Segundo o presidente da Abiogás, Alessandro Gardemann, a obtenção de biogás experimentou um crescimento de dez vezes nos últimos dez anos. E, nos próximos oito, os investimentos industriais deverão chegar a R$ 60 bilhões, principalmente por parte das usinas sucroenergéticas, que serão, também, as principais beneficiadas.
O biogás é uma mistura de gás carbônico com metano utilizada na geração de energia elétrica e combustível. É extraído do processamento, por meio de biodigestores, de qualquer resíduo orgânico, como bagaço e palha da cana-de-açúcar, palha de arroz e de milho, caroço de algodão, lixo e dejetos de animais. Dessa mistura, sai o biometano, que poderá substituir derivados de fontes fósseis, como a gasolina, o diesel e o gás natural, em veículos como carros, ônibus, tratores e outras máquinas agrícolas.
Gardemann explica que o agronegócio gera muito resíduo sem destinação adequada. Além do biogás, o processamento resulta em adubo orgânico, que, aplicado nas lavouras, pode aumentar a produção agrícola. Ainda segundo ele, os produtores rurais podem diminuir custos, já que é possível aproveitar resíduos de diversas atividades dentro da mesma propriedade.
Para a gerente executiva da Abiogás, Tamar Roitman, o biogás tem potencial para gerar um grande impacto não apenas no campo, mas em toda a sociedade. “Precisamos de mais energia renovável, no combustível, no gás de cozinha, na energia elétrica. E temos uma energia que pode ser produzida localmente e chegar até as nossas residências”, afirma.
Gerador a biogás feito no Brasil
O gerador a biogás foi apresentado durante a Fenasucro pela empresa OnPower, com engenharia brasileira e motor alemão. De acordo com o gerente comercial Fernando Lemos, a feira foi palco para o lançamento nacional da tecnologia.
“Nós recebemos o biogás, que é o combustível. Ele vai para o motor, que é uma energia mecânica. O motor está acoplado a um alternador, uma engenharia elétrica. O motor, girando esse alternador, gera energia, mais ou menos parecido com aqueles pequenos geradores de bicicletas de antigamente, que faziam um farol se acender”, afirma Lemos.
O equipamento tem capacidade para abastecer o equivalente a 2,2 mil residências com um custo que varia de R$ 65 a R$ 70 por hora. Lemos explica que, diferente de outros geradores, que são acionados em situações emergenciais, este gera energia constantemente. “Pense em uma usina que vai ter energia elétrica a qualquer hora com um custo desse. É bem baixo”, disse.

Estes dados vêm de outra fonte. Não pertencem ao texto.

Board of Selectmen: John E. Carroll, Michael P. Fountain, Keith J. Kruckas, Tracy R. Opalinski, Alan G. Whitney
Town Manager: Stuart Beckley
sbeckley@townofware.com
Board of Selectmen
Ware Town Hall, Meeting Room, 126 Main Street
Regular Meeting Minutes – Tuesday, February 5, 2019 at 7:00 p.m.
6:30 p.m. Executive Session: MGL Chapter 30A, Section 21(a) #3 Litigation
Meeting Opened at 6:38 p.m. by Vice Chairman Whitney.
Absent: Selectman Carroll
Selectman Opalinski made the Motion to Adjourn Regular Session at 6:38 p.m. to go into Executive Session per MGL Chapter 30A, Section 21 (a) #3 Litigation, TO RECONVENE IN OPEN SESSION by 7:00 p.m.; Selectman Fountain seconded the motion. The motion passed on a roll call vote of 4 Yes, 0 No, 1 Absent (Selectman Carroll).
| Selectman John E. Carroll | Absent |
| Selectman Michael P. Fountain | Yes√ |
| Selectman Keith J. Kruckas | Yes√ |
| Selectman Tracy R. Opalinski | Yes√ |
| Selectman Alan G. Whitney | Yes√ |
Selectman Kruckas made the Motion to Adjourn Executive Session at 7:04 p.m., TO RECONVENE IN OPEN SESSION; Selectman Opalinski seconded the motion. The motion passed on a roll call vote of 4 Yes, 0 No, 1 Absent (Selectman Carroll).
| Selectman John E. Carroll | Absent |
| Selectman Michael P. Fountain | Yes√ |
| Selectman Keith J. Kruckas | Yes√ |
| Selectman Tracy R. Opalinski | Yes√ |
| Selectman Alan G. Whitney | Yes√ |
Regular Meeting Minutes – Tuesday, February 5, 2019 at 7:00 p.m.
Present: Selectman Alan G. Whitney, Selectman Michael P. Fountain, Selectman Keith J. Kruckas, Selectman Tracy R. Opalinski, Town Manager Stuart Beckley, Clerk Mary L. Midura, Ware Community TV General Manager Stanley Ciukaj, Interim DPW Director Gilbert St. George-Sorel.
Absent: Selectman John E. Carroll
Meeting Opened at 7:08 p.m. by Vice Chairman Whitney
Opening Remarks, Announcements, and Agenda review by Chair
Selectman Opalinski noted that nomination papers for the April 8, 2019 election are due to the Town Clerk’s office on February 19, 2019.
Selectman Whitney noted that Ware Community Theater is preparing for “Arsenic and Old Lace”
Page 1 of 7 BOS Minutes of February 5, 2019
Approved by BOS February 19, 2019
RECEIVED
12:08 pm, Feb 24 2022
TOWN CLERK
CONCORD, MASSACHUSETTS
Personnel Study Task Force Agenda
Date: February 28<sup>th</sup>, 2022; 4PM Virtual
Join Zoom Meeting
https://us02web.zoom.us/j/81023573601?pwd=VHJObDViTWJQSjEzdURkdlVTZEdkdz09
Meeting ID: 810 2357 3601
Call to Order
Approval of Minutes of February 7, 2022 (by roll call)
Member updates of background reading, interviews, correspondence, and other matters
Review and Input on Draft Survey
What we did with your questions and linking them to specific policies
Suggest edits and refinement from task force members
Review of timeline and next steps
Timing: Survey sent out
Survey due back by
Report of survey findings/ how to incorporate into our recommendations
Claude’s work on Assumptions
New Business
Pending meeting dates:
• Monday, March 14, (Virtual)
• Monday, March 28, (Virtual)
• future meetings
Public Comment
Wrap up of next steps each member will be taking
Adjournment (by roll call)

A OnPower é proprietária das maiores usinas termelétricas do Brasil e da Argentina. Após identificar uma necessidade de gerar energia a partir do biogás, a empresa desenvolveu o gerador com financiamento do Banco Nacional de Desenvolvimento Econômico e Social (BNDES). “O mercado está aflito e corre atrás dessa máquina, já que, se não compra no Brasil, precisa importar, o que é mais caro”, afirma.
Lemos diz que o equipamento pode ajudar a reduzir sérios problemas ambientais, pois pode usar o biogás produzido a partir não apenas de sobras do agronegócio, mas de rejeitos de aterros sanitários e de estações de tratamento de água.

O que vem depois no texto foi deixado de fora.